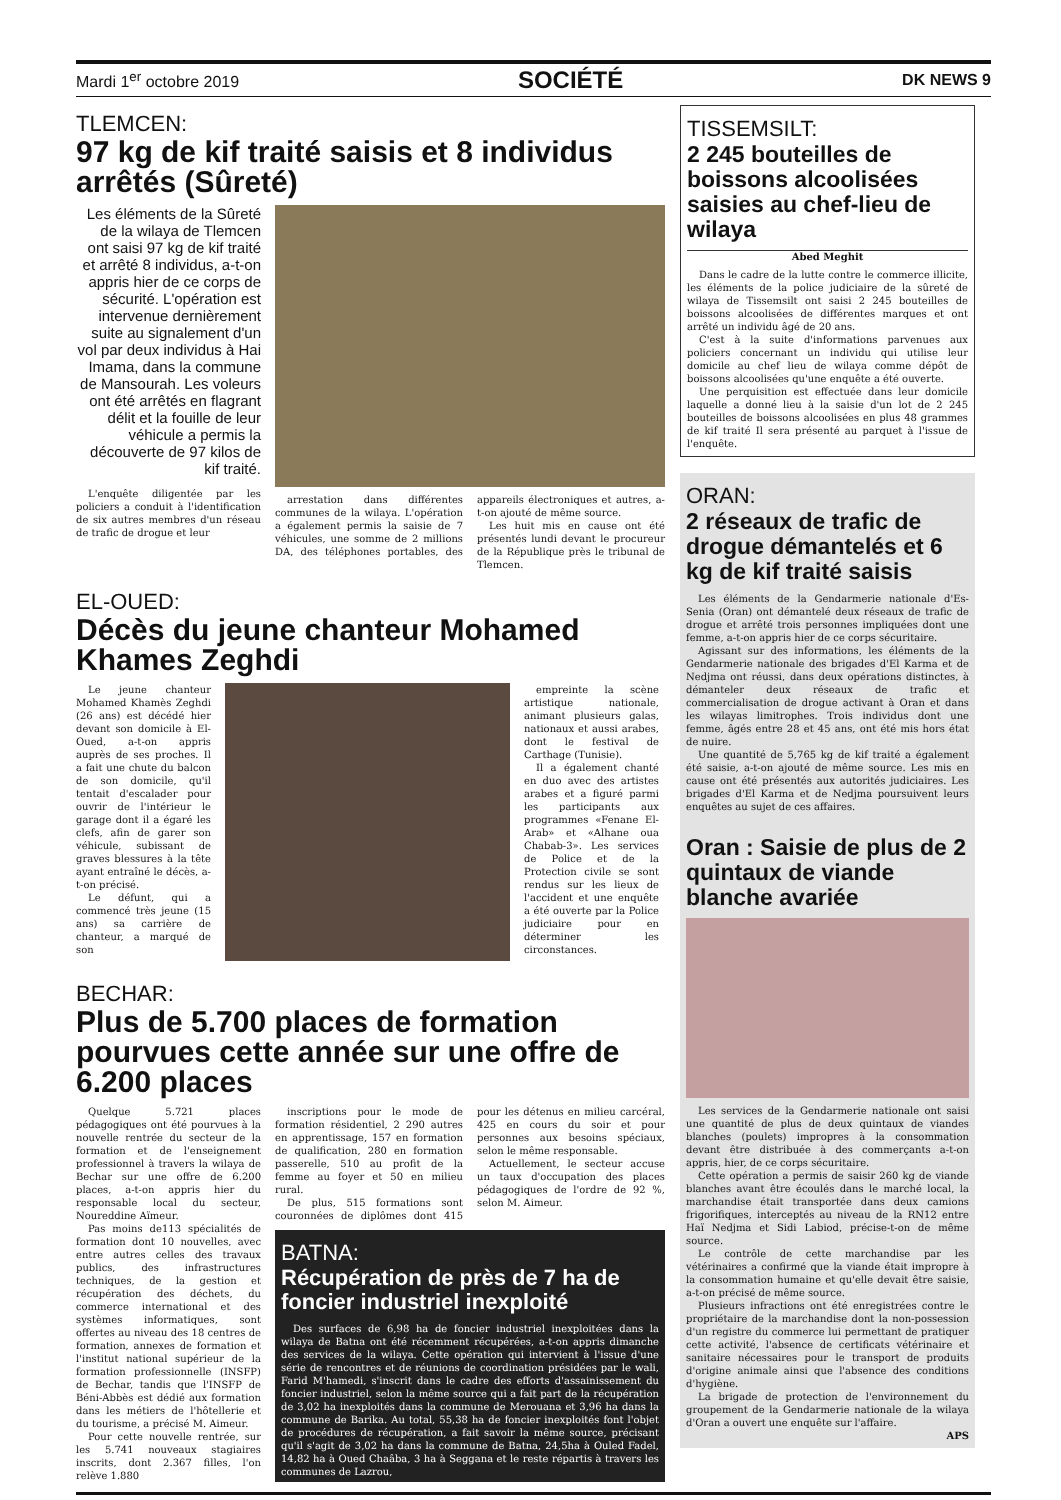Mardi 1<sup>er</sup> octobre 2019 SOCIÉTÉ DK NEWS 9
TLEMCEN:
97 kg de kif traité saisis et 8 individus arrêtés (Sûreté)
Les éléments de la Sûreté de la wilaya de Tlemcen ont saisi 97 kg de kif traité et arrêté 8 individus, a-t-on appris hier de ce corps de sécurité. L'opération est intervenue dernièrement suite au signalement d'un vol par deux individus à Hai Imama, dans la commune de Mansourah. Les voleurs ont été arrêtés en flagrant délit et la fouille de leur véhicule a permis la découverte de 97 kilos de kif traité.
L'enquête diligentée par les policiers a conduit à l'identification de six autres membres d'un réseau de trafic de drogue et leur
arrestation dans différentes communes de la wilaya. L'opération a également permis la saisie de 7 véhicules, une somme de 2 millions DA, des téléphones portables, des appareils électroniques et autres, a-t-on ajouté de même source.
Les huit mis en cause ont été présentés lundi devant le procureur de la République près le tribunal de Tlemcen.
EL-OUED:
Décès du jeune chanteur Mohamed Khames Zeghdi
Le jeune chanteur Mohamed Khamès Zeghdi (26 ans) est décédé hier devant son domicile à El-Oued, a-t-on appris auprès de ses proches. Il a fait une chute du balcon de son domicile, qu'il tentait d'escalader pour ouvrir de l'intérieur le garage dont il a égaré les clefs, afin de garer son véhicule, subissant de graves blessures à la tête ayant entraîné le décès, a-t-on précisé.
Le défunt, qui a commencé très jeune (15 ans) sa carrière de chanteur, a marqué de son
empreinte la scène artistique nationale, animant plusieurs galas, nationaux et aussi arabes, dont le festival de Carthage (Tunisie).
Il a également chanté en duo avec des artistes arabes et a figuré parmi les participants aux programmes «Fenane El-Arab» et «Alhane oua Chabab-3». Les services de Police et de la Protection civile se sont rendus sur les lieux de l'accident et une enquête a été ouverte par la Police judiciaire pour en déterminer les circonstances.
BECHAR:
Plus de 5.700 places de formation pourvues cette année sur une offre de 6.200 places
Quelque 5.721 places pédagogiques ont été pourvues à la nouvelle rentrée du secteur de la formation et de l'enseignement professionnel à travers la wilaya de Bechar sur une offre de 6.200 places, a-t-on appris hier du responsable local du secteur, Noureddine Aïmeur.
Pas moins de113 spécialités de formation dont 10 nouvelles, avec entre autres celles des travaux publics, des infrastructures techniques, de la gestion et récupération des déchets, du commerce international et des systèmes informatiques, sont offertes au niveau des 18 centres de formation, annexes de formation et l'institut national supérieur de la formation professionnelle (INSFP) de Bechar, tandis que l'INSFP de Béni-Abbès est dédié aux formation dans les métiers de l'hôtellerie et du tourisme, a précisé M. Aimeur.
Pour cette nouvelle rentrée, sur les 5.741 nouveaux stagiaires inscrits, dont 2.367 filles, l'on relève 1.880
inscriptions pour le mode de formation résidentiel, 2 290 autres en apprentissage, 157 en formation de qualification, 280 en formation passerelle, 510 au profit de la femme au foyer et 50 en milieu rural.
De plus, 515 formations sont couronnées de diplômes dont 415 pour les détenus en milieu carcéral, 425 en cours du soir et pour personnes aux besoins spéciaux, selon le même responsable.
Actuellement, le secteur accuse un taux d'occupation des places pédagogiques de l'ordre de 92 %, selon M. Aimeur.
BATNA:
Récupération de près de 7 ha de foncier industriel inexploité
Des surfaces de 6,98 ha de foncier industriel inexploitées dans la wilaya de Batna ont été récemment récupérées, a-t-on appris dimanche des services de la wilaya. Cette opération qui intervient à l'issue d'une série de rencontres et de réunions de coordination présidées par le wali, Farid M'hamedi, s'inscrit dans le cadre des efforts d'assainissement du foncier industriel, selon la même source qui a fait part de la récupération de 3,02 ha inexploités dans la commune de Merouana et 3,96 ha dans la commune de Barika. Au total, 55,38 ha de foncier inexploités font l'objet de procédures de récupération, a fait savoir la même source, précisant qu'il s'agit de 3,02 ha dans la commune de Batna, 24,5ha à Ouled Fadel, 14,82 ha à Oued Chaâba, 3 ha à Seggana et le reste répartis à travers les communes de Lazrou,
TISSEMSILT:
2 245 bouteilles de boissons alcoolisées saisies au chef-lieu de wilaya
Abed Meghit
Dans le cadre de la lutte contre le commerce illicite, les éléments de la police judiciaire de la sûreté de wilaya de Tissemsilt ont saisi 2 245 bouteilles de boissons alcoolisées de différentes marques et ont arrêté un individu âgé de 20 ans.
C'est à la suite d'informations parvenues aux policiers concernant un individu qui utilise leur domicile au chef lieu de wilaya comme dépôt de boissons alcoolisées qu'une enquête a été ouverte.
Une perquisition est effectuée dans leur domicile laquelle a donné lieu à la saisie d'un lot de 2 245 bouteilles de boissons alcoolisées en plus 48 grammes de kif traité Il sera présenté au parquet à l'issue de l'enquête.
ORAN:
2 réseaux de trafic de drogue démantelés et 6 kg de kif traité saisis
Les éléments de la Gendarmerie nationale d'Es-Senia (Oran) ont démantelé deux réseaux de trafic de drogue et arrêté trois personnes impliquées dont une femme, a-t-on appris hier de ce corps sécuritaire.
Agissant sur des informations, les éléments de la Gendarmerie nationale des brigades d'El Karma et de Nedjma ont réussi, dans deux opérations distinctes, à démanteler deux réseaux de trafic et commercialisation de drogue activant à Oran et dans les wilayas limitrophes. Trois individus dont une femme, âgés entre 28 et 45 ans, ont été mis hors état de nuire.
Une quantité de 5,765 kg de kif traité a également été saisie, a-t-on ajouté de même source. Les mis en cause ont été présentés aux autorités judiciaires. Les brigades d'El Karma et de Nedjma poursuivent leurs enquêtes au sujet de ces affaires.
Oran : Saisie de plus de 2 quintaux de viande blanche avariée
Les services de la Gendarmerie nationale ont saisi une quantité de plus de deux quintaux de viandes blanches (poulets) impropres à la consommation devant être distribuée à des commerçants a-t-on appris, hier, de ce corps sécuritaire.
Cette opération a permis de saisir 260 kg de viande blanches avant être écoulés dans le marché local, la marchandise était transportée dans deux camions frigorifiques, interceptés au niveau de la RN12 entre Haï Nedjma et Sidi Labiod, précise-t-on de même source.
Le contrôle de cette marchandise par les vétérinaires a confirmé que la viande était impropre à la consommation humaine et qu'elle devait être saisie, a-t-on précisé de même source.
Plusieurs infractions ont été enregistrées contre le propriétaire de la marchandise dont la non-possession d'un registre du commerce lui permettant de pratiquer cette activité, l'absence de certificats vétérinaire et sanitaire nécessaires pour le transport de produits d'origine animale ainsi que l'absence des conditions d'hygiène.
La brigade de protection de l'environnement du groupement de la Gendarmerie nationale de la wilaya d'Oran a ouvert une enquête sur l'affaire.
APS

**WHAT YOU ARE ASKED TO DO**
Reproduce exactly the lines above from the line with "empreinte la scène" to the line with "Pour cette nouvelle", including both, and add nothing.

**SOLVED PROBLEM**
empreinte la scène artistique nationale, animant plusieurs galas, nationaux et aussi arabes, dont le festival de Carthage (Tunisie).
Il a également chanté en duo avec des artistes arabes et a figuré parmi les participants aux programmes «Fenane El-Arab» et «Alhane oua Chabab-3». Les services de Police et de la Protection civile se sont rendus sur les lieux de l'accident et une enquête a été ouverte par la Police judiciaire pour en déterminer les circonstances.
BECHAR:
Plus de 5.700 places de formation pourvues cette année sur une offre de 6.200 places
Quelque 5.721 places pédagogiques ont été pourvues à la nouvelle rentrée du secteur de la formation et de l'enseignement professionnel à travers la wilaya de Bechar sur une offre de 6.200 places, a-t-on appris hier du responsable local du secteur, Noureddine Aïmeur.
Pas moins de113 spécialités de formation dont 10 nouvelles, avec entre autres celles des travaux publics, des infrastructures techniques, de la gestion et récupération des déchets, du commerce international et des systèmes informatiques, sont offertes au niveau des 18 centres de formation, annexes de formation et l'institut national supérieur de la formation professionnelle (INSFP) de Bechar, tandis que l'INSFP de Béni-Abbès est dédié aux formation dans les métiers de l'hôtellerie et du tourisme, a précisé M. Aimeur.
Pour cette nouvelle rentrée, sur les 5.741 nouveaux stagiaires inscrits, dont 2.367 filles, l'on relève 1.880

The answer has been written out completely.